The clinical trials for new Alzheimer’s disease treatment drugs — which researchers believe will slow the course of the disease over time — offer hope to thousands of people who have the disease.
Unfortunately, the trials failed to include the very population that made progress on Alzheimer’s treatments possible — those with Down syndrome.
In the 1990s, the Down syndrome community helped scientists understand how genetics play a role in the development of Alzheimer’s disease, and those discoveries launched the groundbreaking path of anti-amyloid drug research that led to the development of the current drugs. At the beginning of this discovery path, people with Down syndrome and Alzheimer’s disease were included as research partners to the neurotypical population with Alzheimer’s disease. Since then, the Down syndrome community has been left behind.
For most people with Down syndrome, their golden years are eclipsed by the dark shadow of Alzheimer’s disease. Dementia leads to 70 percent of deaths among adults with Down syndrome, and the debilitating dementia that defines Alzheimer’s begins 20 to 30 years earlier, typically in their early 50s. A staggering 90 percent of people with Down syndrome will have an Alzheimer’s diagnosis in their lifetime.

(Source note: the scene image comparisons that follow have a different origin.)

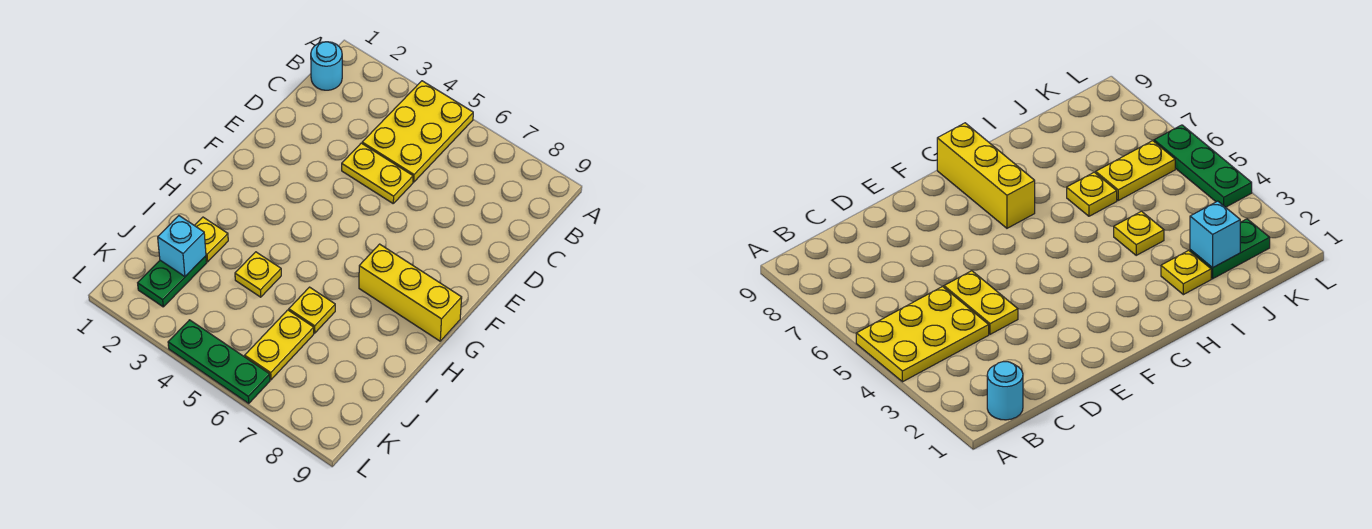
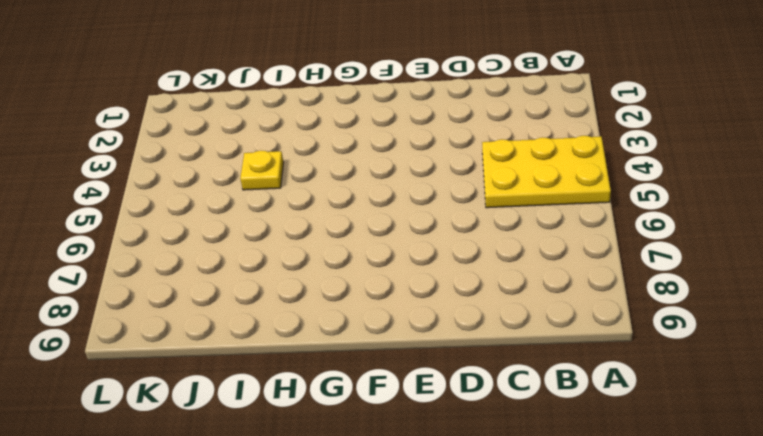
none -> cyan round brick B1 level 1
none -> yellow plate D4:D5 level 1

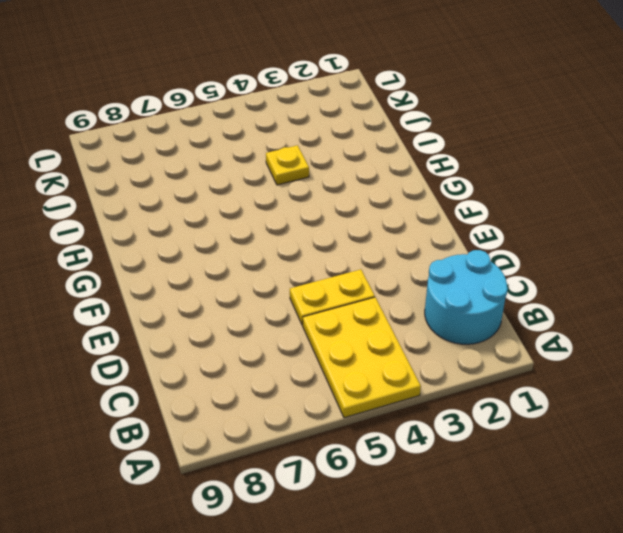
cyan round brick B1:C2 level 1 -> cyan round brick B1 level 1
none -> yellow brick G7:G9 level 1
none -> yellow plate I2 level 1

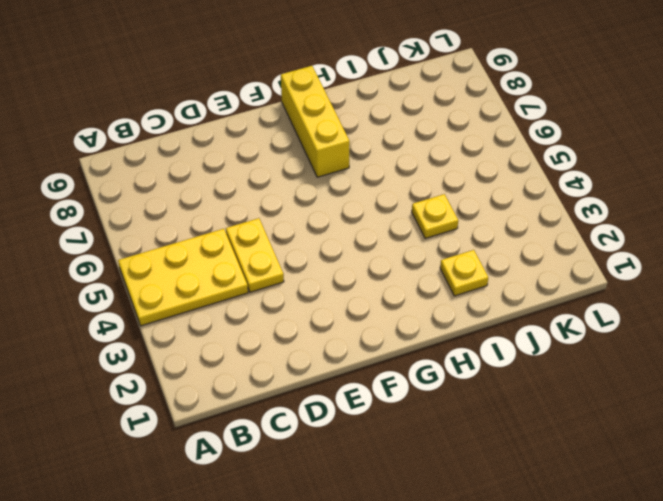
none -> cyan round brick B1 level 1
none -> yellow plate I6 level 1

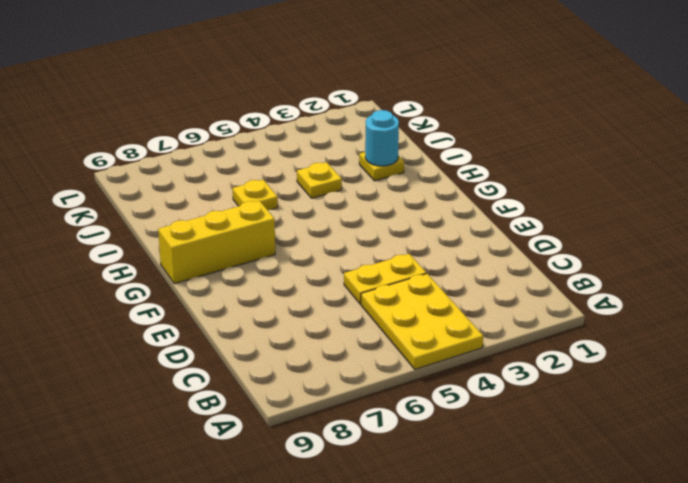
cyan round brick I2 level 2 -> cyan round brick B1 level 1
none -> green plate J2:K2 level 1
none -> yellow plate J6:K6 level 1

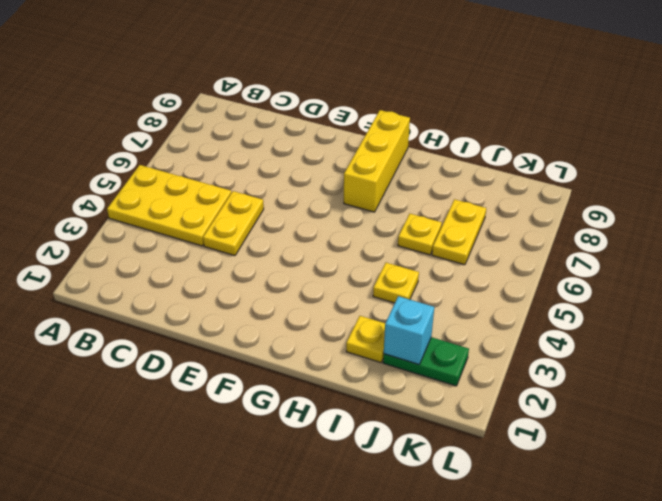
yellow plate J6:J7 level 1 -> yellow plate J6:K6 level 1
none -> cyan round brick B1 level 1
none -> green plate L4:L6 level 1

Despite this devastating prevalence of early-onset Alzheimer’s, no one with Down syndrome was included in the 30 clinical trials conducted over the past 13 years that led to the development of three promising anti-amyloid drugs — Biogen’s Aduhelm, Eisai’s Leqembi, and Eli Lilly’s donanemab — companies and researchers with significant ties to Massachusetts. In fact, the Down syndrome population was specifically excluded from the trials because the before and after assessments were not adapted to assess people with intellectual disabilities. It’s our hope they will be included going forward so that this population can benefit from the treatments.
The world is witnessing the first generation of people with Down syndrome to reach retirement age. No longer relegated to early death because of heart defects and no longer condemned to suffer in archaic institutions, people with Down syndrome and their parents have advocated for medical advancements that have allowed tens of thousands of people with Down syndrome to now live into their 60s.
Our two families have different daily perspectives (one’s son is 9 years old, the other’s is in his 40s) but the unifying truth is: Even though the science to change our futures is here, Alzheimer’s disease is statistically guaranteed to be part of our children’s lives unless immediate actions are taken.
Neurologists believe the new drugs will slow the development of plaques in the brains of people with Down syndrome, but anti-amyloid drugs can’t be prescribed to anyone with Down syndrome because researchers don’t know if the drugs are safe for this population.
The pharmaceutical industry, federal regulators, and state and private insurers must take immediate actions that will prevent early death from Alzheimer’s and create a path to drug access (and, subsequently, justice) for our community.
The pharmaceutical industry must launch key safety trials in the Down syndrome population. State, federal, and private insurers should immediately adopt the proposed Down syndrome-focused prior authorization and equivalency criteria and clear the procedural barriers currently preventing doctors from prescribing new drugs to people with Down syndrome. And regulators should issue conclusive language to resolve any current ambiguity around eligibility for people with Down syndrome and Alzheimer’s disease to facilitate participation in safety trials and, if warranted, for future prescriptions of this class of Alzheimer’s drugs. In addition, those agencies should make adaptations to prevent the proposed registry of users from creating additional barriers for our community to overcome.
With each day that passes, more adults with Down syndrome cross the threshold in disease progression where the new Alzheimer’s therapies will not impact their prognosis. All people with Alzheimer’s disease should have equal access to the promise of the brighter future that anti-amyloid drugs might provide.
Hampus Hillerstrom is president and CEO of the LuMind IDSC Down Syndrome Foundation. Jo Ann Simons is the president and CEO of the Northeast Arc, past president of the National Down Syndrome Congress, and past chair of the National Down Syndrome Society.